Problem statement: For every line below, output the text exactly and leave out images.

Dataset excerpts:
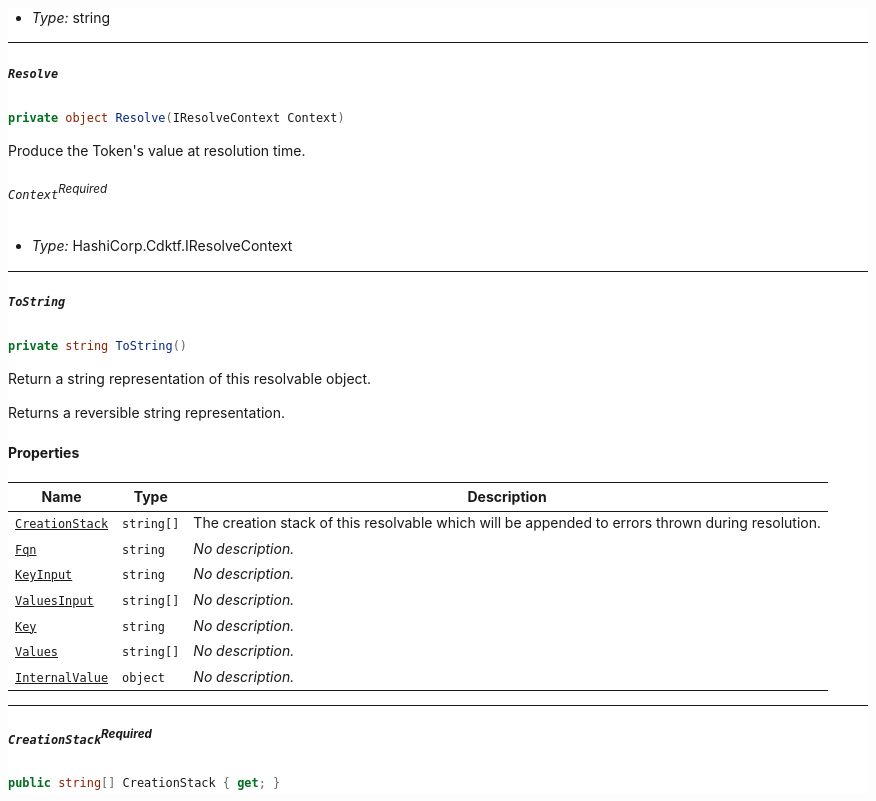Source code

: - *Type:* string

---

##### `Resolve` <a name="Resolve" id="@cdktf/provider-newrelic.entityTags.EntityTagsTagOutputReference.resolve"></a>

```csharp
private object Resolve(IResolveContext Context)
```

Produce the Token's value at resolution time.

###### `Context`<sup>Required</sup> <a name="Context" id="@cdktf/provider-newrelic.entityTags.EntityTagsTagOutputReference.resolve.parameter._context"></a>

- *Type:* HashiCorp.Cdktf.IResolveContext

---

##### `ToString` <a name="ToString" id="@cdktf/provider-newrelic.entityTags.EntityTagsTagOutputReference.toString"></a>

```csharp
private string ToString()
```

Return a string representation of this resolvable object.

Returns a reversible string representation.


#### Properties <a name="Properties" id="Properties"></a>

| **Name** | **Type** | **Description** |
| --- | --- | --- |
| <code><a href="#@cdktf/provider-newrelic.entityTags.EntityTagsTagOutputReference.property.creationStack">CreationStack</a></code> | <code>string[]</code> | The creation stack of this resolvable which will be appended to errors thrown during resolution. |
| <code><a href="#@cdktf/provider-newrelic.entityTags.EntityTagsTagOutputReference.property.fqn">Fqn</a></code> | <code>string</code> | *No description.* |
| <code><a href="#@cdktf/provider-newrelic.entityTags.EntityTagsTagOutputReference.property.keyInput">KeyInput</a></code> | <code>string</code> | *No description.* |
| <code><a href="#@cdktf/provider-newrelic.entityTags.EntityTagsTagOutputReference.property.valuesInput">ValuesInput</a></code> | <code>string[]</code> | *No description.* |
| <code><a href="#@cdktf/provider-newrelic.entityTags.EntityTagsTagOutputReference.property.key">Key</a></code> | <code>string</code> | *No description.* |
| <code><a href="#@cdktf/provider-newrelic.entityTags.EntityTagsTagOutputReference.property.values">Values</a></code> | <code>string[]</code> | *No description.* |
| <code><a href="#@cdktf/provider-newrelic.entityTags.EntityTagsTagOutputReference.property.internalValue">InternalValue</a></code> | <code>object</code> | *No description.* |

---

##### `CreationStack`<sup>Required</sup> <a name="CreationStack" id="@cdktf/provider-newrelic.entityTags.EntityTagsTagOutputReference.property.creationStack"></a>

```csharp
public string[] CreationStack { get; }
```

Solution:
Source code

: - *Type:* string

---

##### `Resolve` <a name="Resolve" id="@cdktf/provider-newrelic.entityTags.EntityTagsTagOutputReference.resolve"></a>

```csharp
private object Resolve(IResolveContext Context)
```

Produce the Token's value at resolution time.

###### `Context`<sup>Required</sup> <a name="Context" id="@cdktf/provider-newrelic.entityTags.EntityTagsTagOutputReference.resolve.parameter._context"></a>

- *Type:* HashiCorp.Cdktf.IResolveContext

---

##### `ToString` <a name="ToString" id="@cdktf/provider-newrelic.entityTags.EntityTagsTagOutputReference.toString"></a>

```csharp
private string ToString()
```

Return a string representation of this resolvable object.

Returns a reversible string representation.


#### Properties <a name="Properties" id="Properties"></a>

| **Name** | **Type** | **Description** |
| --- | --- | --- |
| <code><a href="#@cdktf/provider-newrelic.entityTags.EntityTagsTagOutputReference.property.creationStack">CreationStack</a></code> | <code>string[]</code> | The creation stack of this resolvable which will be appended to errors thrown during resolution. |
| <code><a href="#@cdktf/provider-newrelic.entityTags.EntityTagsTagOutputReference.property.fqn">Fqn</a></code> | <code>string</code> | *No description.* |
| <code><a href="#@cdktf/provider-newrelic.entityTags.EntityTagsTagOutputReference.property.keyInput">KeyInput</a></code> | <code>string</code> | *No description.* |
| <code><a href="#@cdktf/provider-newrelic.entityTags.EntityTagsTagOutputReference.property.valuesInput">ValuesInput</a></code> | <code>string[]</code> | *No description.* |
| <code><a href="#@cdktf/provider-newrelic.entityTags.EntityTagsTagOutputReference.property.key">Key</a></code> | <code>string</code> | *No description.* |
| <code><a href="#@cdktf/provider-newrelic.entityTags.EntityTagsTagOutputReference.property.values">Values</a></code> | <code>string[]</code> | *No description.* |
| <code><a href="#@cdktf/provider-newrelic.entityTags.EntityTagsTagOutputReference.property.internalValue">InternalValue</a></code> | <code>object</code> | *No description.* |

---

##### `CreationStack`<sup>Required</sup> <a name="CreationStack" id="@cdktf/provider-newrelic.entityTags.EntityTagsTagOutputReference.property.creationStack"></a>

```csharp
public string[] CreationStack { get; }
```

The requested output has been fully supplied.